In an environment with groups of guests that have cooperating components, or run clustered, there are additional advantages of using VMRM instead of using a static relative share setup:

  • Additional guests are just added or removed to the workload group without the need to manually review the relative shares. For example, adding a new low prioritized guest in a non-VMRM environment managed with relative shares only, the relative shares of all guests have to be recalculated, otherwise the CPU portion for all low prioritized guests increase.
  • When only some of the high prioritized guests are active, but a high amount of the low prioritized guests, they might get a larger portion of the CPU capacity than intended, because the sum of their relative share is higher.

When using the z/VM Resource Manager, there are some important things to consider:

  • The CPU goal definitions are in regard to wait times and not to CPU usage. That means, a setting with a CPU goal of 80 does not indicate that the workload gets 80% of CPU capacity. It might be less.
  • VMRM is compatible with the ILMT (IBM License Metric Tool).
  • VMRM is NOT compatible with CPU pooling.
  • VMRM is only effective when the system is CPU constrained. As long as free CPU capacity is available, all guests can get the CPU resources they require.
  • This study is restricted to the VMRM capability to manage the CPU resources. Other VMRM management capabilities are not considered.

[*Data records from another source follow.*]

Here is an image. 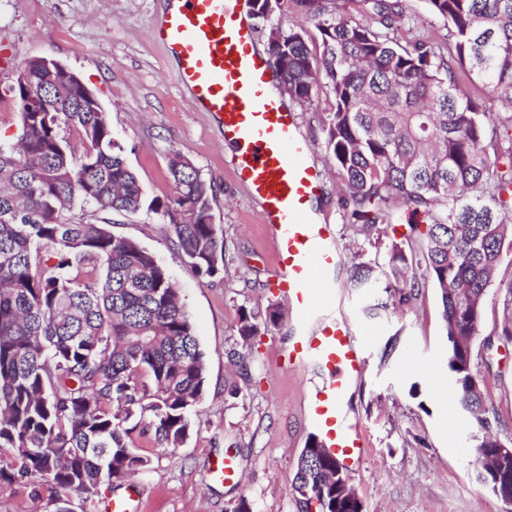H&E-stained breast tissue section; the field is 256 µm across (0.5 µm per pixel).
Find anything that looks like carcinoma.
Here are the masks:
<instances>
[{
  "label": "carcinoma",
  "instance_id": "carcinoma-1",
  "mask_svg": "<svg viewBox=\"0 0 512 512\" xmlns=\"http://www.w3.org/2000/svg\"><path fill=\"white\" fill-rule=\"evenodd\" d=\"M364 2L369 20L357 22L321 16L318 0H277L264 18L268 53L291 99L313 105L327 89L326 156L349 222L385 234L393 204L407 211L405 241L391 242L382 267L355 263V286L391 288L401 304L429 285L441 290L452 394L478 426L487 460L478 478L503 494L512 458L498 459L503 441L483 415L470 340L489 288L512 309V280L496 281L512 250V114L498 133L468 85L512 108V0H425L448 24L445 46L393 36L400 0ZM300 8L317 15L316 36L290 20ZM25 65L55 111L27 112L30 102L12 93L19 131L0 142V487L26 482L37 497L47 485L55 512H67L70 494L91 497L150 468L132 437L141 424L164 448L184 445L206 384L204 352L166 269L111 221L75 211L158 215L201 276L224 271V242L212 186L187 157L169 161L171 194L148 198L105 113L37 60ZM280 318L274 303L261 320L242 308L238 335L247 342ZM303 461L300 505L315 499L317 512H336L333 490Z\"/></svg>",
  "mask_w": 512,
  "mask_h": 512
}]
</instances>
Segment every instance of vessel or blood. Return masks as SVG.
I'll return each mask as SVG.
<instances>
[{"instance_id": "1", "label": "vessel or blood", "mask_w": 512, "mask_h": 512, "mask_svg": "<svg viewBox=\"0 0 512 512\" xmlns=\"http://www.w3.org/2000/svg\"><path fill=\"white\" fill-rule=\"evenodd\" d=\"M155 36L197 108L217 118L233 147L232 175L258 206L275 261L272 287L302 327L287 362L316 363L326 376L307 403L316 438L340 461L354 463L364 439L347 424L344 400L363 372L364 346L335 311L337 285L327 277L337 262L332 230L314 213L323 174L307 160L296 115L255 46L240 0H166Z\"/></svg>"}]
</instances>
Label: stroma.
<instances>
[{
	"mask_svg": "<svg viewBox=\"0 0 512 512\" xmlns=\"http://www.w3.org/2000/svg\"><path fill=\"white\" fill-rule=\"evenodd\" d=\"M163 0H0V139L11 140L19 114L5 90L23 61L46 57L73 70L106 112L113 138L148 197L170 195L168 161L185 155L214 190V222L224 238V271L209 278L184 263L158 216L113 215L111 231L138 241L165 266L179 290L205 354L207 381L187 443L170 450L150 437L137 438L150 469L119 491L101 489L104 508L112 496L129 499L134 512H233L247 500L252 512H298L293 491L300 452L314 429L307 397L323 379L315 364L279 361L297 334L284 315L276 327L242 342L239 308L265 315L277 296L270 287L274 259L257 206L235 183L219 123L198 112L176 69L152 38ZM401 39L448 35L444 21L424 0H402ZM311 159L327 165L323 109L292 104ZM316 209L331 225L339 254L330 278L338 285L336 309L355 336L365 339L366 367L345 401L349 420L366 447L347 472L364 512H512L478 478L473 436L477 427L459 404L444 406L439 389L451 382L440 291L420 289L404 306L369 313L383 289L352 283L356 260L384 262L386 238L355 232L341 204L336 177L327 172ZM503 306L497 290L484 301L472 341L474 370L485 394L492 428L512 440V344L500 332ZM232 456L235 478H213L210 463Z\"/></svg>",
	"mask_w": 512,
	"mask_h": 512,
	"instance_id": "stroma-1",
	"label": "stroma"
}]
</instances>
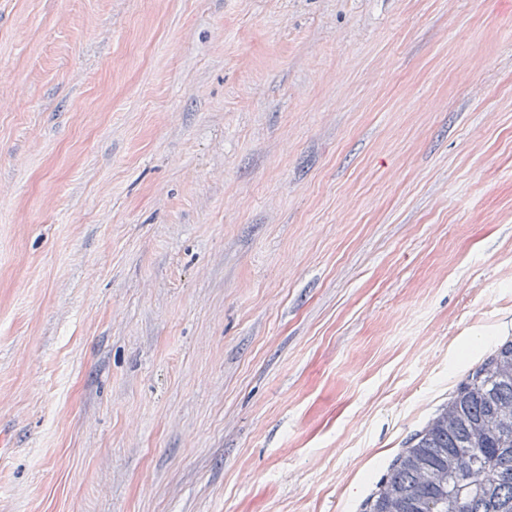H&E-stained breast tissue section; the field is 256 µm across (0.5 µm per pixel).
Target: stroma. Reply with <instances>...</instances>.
Instances as JSON below:
<instances>
[{"mask_svg": "<svg viewBox=\"0 0 512 512\" xmlns=\"http://www.w3.org/2000/svg\"><path fill=\"white\" fill-rule=\"evenodd\" d=\"M512 341V0H0V512H361Z\"/></svg>", "mask_w": 512, "mask_h": 512, "instance_id": "35a3bbf8", "label": "stroma"}]
</instances>
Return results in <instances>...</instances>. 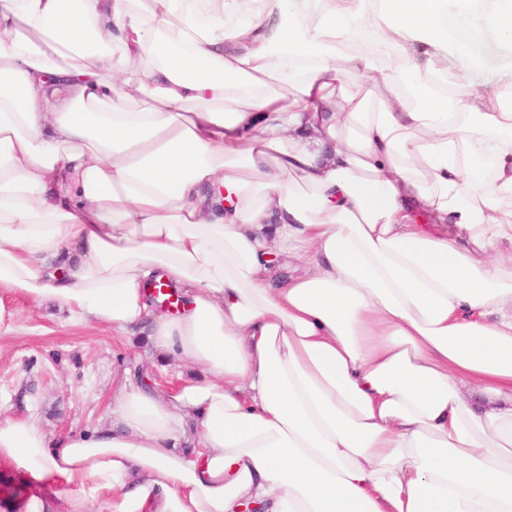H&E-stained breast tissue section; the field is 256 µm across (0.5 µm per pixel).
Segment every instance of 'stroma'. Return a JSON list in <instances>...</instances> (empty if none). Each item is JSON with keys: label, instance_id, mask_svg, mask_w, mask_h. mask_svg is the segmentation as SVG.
Returning <instances> with one entry per match:
<instances>
[{"label": "stroma", "instance_id": "35a3bbf8", "mask_svg": "<svg viewBox=\"0 0 512 512\" xmlns=\"http://www.w3.org/2000/svg\"><path fill=\"white\" fill-rule=\"evenodd\" d=\"M481 58L469 76L449 69L447 80H467L477 90L492 81L503 61L490 41L472 44ZM16 314L13 333L0 335V419L36 417L54 438L93 430L112 404L116 374H141L146 387L163 391L178 383L179 370L163 365L145 332L113 335L111 328H89L70 321L69 314L51 301L34 302L17 293L0 294ZM57 487L53 476L40 478L0 464V512H20L32 496Z\"/></svg>", "mask_w": 512, "mask_h": 512}]
</instances>
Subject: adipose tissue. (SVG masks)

VMRM can be a very useful tool to manage CPU resources in an environment with two or more competing workloads, where a single workload has a higher priority than the others. It can ensure constant throughput levels and response times independent of the load level of any competing workloads. It can also simplify the z/VM setup. Especially, the capability to manage environment changes, either in guest setup or with workloads level, makes it very attractive.